Les olives n’ont pas sur l’arbre ce goût & ce degré de bonté qui leur a fait trouver place sur les tables les plus délicates. Elles ne l’acquierent, qu’après avoir été confites de la maniere suivante, ayant auparavant une amertume insupportable.

Quand les olives sont en état d’être confites, c’est-à-dire, dans les mois de Juin & de Juillet, & bien long-tems avant qu’elles soient propres à en tirer l’huile, on les cueille, & on les met tremper quelques jours dans de l’eau fraîche. Après les en avoir tirées, elles sont remises dans une autre eau préparée avec de la barille ou soude, & des cendres de noyaux d’olives brûlés, ou bien de la chaux ; ensuite on les fait passer encore dans une seconde saumure faite d’eau & de sel, avec laquelle on les met en petits barils, dans lesquels on les envoie : mais pour leur donner cette pointe agréable qu’elles ont, on jette par dessus une essence composée ordinairement de girofle, de canelle, de coriandre, de fenouil, &c.

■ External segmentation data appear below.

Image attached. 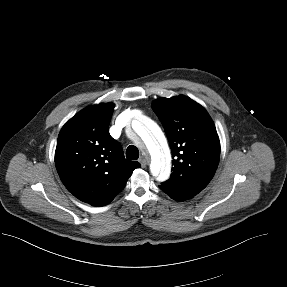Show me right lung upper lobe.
<instances>
[{
    "instance_id": "1",
    "label": "right lung upper lobe",
    "mask_w": 287,
    "mask_h": 287,
    "mask_svg": "<svg viewBox=\"0 0 287 287\" xmlns=\"http://www.w3.org/2000/svg\"><path fill=\"white\" fill-rule=\"evenodd\" d=\"M113 110L110 103L81 110L62 127L57 140L55 165L61 181L92 206L109 204L140 167L124 158L121 145L109 134Z\"/></svg>"
}]
</instances>
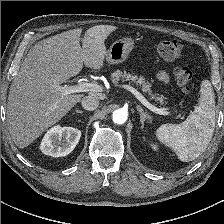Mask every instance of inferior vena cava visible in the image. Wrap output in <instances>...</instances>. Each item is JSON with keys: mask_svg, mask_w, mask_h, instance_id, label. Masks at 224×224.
Here are the masks:
<instances>
[{"mask_svg": "<svg viewBox=\"0 0 224 224\" xmlns=\"http://www.w3.org/2000/svg\"><path fill=\"white\" fill-rule=\"evenodd\" d=\"M81 104L84 109L92 111L99 106V100L95 96L89 95L82 98Z\"/></svg>", "mask_w": 224, "mask_h": 224, "instance_id": "obj_1", "label": "inferior vena cava"}]
</instances>
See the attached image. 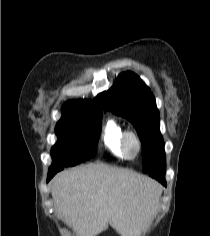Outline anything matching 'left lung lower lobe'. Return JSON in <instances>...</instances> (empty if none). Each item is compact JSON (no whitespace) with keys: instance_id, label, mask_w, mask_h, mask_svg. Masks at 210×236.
Returning a JSON list of instances; mask_svg holds the SVG:
<instances>
[{"instance_id":"0a47b994","label":"left lung lower lobe","mask_w":210,"mask_h":236,"mask_svg":"<svg viewBox=\"0 0 210 236\" xmlns=\"http://www.w3.org/2000/svg\"><path fill=\"white\" fill-rule=\"evenodd\" d=\"M165 172H166V163L163 162L162 164L158 165L156 168L148 172L151 177L157 179L159 182H161L164 186H166L165 181Z\"/></svg>"}]
</instances>
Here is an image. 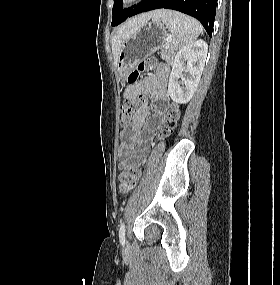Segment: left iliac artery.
Returning a JSON list of instances; mask_svg holds the SVG:
<instances>
[{"instance_id": "44dca946", "label": "left iliac artery", "mask_w": 280, "mask_h": 285, "mask_svg": "<svg viewBox=\"0 0 280 285\" xmlns=\"http://www.w3.org/2000/svg\"><path fill=\"white\" fill-rule=\"evenodd\" d=\"M119 239L122 245L125 244V224L124 222L121 223L120 230H119Z\"/></svg>"}]
</instances>
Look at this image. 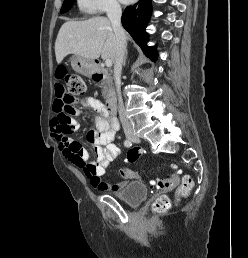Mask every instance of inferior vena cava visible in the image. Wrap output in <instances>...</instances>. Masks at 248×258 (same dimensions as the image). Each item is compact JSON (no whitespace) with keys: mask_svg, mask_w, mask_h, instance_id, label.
I'll list each match as a JSON object with an SVG mask.
<instances>
[{"mask_svg":"<svg viewBox=\"0 0 248 258\" xmlns=\"http://www.w3.org/2000/svg\"><path fill=\"white\" fill-rule=\"evenodd\" d=\"M121 7L115 0L111 1L108 5L107 16L111 22L112 28L116 35V50H115V60H114V80L116 91L118 95V111L120 121L125 134H132L134 129L129 122L127 115L125 113V108L121 96L120 85H121V71L122 64L124 60V55L126 52V35L121 25Z\"/></svg>","mask_w":248,"mask_h":258,"instance_id":"602c4592","label":"inferior vena cava"}]
</instances>
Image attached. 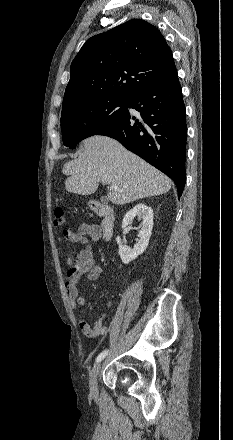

La composition de cette essence est une espece de secret parmi ceux qui se mêlent de confire les olives ; & l’on peut dire aussi que c’est en cela que consiste toute l’habileté de ce commerce, le reste étant assez facile à faire.

Quand les olives sont tout-à-fait en maturité, c’est-à-dire, lorsqu’elles commencent à rougir, on en tire par expression une huile excellente, dont il se fait un très-grand négoce. Voyez Olive huile d’. Pharm. Commerce. (D. J.)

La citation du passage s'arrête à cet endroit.